Write a book o' poems, and ca' it 'A Voice fra' the Goose, by a
working Tailor'--and then--why, after a dizen years or so of starving and
scribbling for your bread, ye'll ha' a chance o' finding yoursel' a lion,
and a flunkey, and a licker o' trenchers--ane that jokes for his dinner,
and sells his soul for a fine leddy's smile--till ye presume to think
they're in earnest, and fancy yoursel' a man o' the same blude as they, and
fa' in love wi' one o' them--and then they'll teach you your level, and
send ye off to gauge whusky like Burns, or leave ye' to die in a ditch as
they did wi' puir Thom."
"Let me die, anywhere or anyhow, if I can but be near her--see her--"
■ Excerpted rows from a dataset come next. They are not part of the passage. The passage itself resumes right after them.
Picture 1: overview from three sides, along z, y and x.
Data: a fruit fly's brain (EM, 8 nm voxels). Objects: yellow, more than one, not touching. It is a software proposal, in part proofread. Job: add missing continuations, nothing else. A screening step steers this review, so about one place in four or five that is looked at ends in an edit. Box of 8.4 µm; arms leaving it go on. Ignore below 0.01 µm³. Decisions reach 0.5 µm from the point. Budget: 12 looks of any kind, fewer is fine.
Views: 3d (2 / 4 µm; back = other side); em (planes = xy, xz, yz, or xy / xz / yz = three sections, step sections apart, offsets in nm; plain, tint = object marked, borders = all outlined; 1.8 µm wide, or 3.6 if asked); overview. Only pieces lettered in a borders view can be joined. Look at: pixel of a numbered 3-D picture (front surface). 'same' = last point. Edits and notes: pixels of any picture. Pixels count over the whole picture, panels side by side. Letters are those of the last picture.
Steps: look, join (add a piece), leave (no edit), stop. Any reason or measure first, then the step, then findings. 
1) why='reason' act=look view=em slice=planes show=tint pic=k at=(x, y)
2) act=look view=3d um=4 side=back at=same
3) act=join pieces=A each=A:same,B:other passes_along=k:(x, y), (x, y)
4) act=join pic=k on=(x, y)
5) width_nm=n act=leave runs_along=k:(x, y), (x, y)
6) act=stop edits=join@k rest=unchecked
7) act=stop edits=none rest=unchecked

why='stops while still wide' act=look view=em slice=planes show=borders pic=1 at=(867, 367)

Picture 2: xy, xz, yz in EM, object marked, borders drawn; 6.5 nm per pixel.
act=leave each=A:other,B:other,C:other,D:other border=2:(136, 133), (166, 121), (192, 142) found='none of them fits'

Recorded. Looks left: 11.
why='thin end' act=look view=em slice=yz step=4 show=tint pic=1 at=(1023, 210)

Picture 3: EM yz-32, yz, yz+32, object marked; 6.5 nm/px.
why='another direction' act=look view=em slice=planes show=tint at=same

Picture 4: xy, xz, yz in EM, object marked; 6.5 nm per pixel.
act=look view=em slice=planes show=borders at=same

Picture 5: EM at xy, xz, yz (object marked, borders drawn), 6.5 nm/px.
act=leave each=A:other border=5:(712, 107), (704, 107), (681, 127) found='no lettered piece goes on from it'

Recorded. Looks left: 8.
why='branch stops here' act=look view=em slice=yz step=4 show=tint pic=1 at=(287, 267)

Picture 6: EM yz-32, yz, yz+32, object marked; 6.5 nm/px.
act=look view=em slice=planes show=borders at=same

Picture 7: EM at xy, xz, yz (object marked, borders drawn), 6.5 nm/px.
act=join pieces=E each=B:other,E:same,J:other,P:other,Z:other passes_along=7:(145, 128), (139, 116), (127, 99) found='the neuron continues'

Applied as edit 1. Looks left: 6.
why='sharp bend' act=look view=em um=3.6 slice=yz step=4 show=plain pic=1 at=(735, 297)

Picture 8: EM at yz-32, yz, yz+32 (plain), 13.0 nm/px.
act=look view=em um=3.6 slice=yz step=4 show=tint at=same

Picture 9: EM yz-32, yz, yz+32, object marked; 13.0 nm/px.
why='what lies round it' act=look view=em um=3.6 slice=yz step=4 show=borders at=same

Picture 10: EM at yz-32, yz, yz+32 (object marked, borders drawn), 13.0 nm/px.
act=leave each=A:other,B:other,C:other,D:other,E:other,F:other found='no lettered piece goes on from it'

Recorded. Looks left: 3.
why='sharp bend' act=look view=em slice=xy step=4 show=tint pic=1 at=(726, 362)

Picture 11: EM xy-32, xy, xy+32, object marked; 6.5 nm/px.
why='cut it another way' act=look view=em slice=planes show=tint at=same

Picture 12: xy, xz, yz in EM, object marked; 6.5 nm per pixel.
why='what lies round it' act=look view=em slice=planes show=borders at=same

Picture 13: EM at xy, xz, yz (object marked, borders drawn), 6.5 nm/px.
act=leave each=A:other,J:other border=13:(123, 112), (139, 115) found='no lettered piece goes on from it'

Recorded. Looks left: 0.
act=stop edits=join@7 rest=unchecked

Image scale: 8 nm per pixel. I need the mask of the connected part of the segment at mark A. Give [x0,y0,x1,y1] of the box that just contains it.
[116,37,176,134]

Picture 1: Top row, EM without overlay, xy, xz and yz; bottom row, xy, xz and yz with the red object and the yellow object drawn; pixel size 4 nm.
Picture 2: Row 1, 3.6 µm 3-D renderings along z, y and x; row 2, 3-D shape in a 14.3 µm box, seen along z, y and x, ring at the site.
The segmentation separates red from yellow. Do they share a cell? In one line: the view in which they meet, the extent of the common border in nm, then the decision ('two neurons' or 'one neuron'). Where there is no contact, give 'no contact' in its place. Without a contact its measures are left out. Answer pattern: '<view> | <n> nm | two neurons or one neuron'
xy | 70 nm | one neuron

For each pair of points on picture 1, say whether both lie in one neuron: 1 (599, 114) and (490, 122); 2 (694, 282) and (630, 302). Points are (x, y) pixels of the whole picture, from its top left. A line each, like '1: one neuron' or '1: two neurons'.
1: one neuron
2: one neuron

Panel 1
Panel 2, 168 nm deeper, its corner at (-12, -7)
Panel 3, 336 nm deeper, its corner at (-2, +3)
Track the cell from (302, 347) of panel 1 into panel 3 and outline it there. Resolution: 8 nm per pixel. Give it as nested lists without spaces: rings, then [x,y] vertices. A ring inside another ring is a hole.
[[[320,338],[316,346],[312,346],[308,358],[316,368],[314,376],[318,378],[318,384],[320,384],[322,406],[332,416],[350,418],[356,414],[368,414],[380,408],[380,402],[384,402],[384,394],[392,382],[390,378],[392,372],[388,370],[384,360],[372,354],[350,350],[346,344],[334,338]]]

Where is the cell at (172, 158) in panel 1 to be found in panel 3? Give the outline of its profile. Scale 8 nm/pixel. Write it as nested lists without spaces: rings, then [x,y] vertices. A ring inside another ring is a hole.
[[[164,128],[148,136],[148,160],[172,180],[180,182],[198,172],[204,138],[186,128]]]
"Married to anither body?--and nursing anither body's bairns. Ah boy,
boy--do ye think that was what ye were made for; to please yersel wi' a
woman's smiles, or e'en a woman's kisses--or to please yersel at all? How
do ye expect ever to be happy, or strong, or a man at a', as long as ye go
on looking to enjoy yersel--yersel? I ha' tried it. Mony was the year I
looked for nought but my ain pleasure, and got it too, when it was a'
"Sandy Mackaye, bonny Sandy Mackaye,
There he sits singing the lang simmer's day;
Lassies gae to him,
And kiss him, and woo him--
Na bird is sa merry as Sandy Mackaye.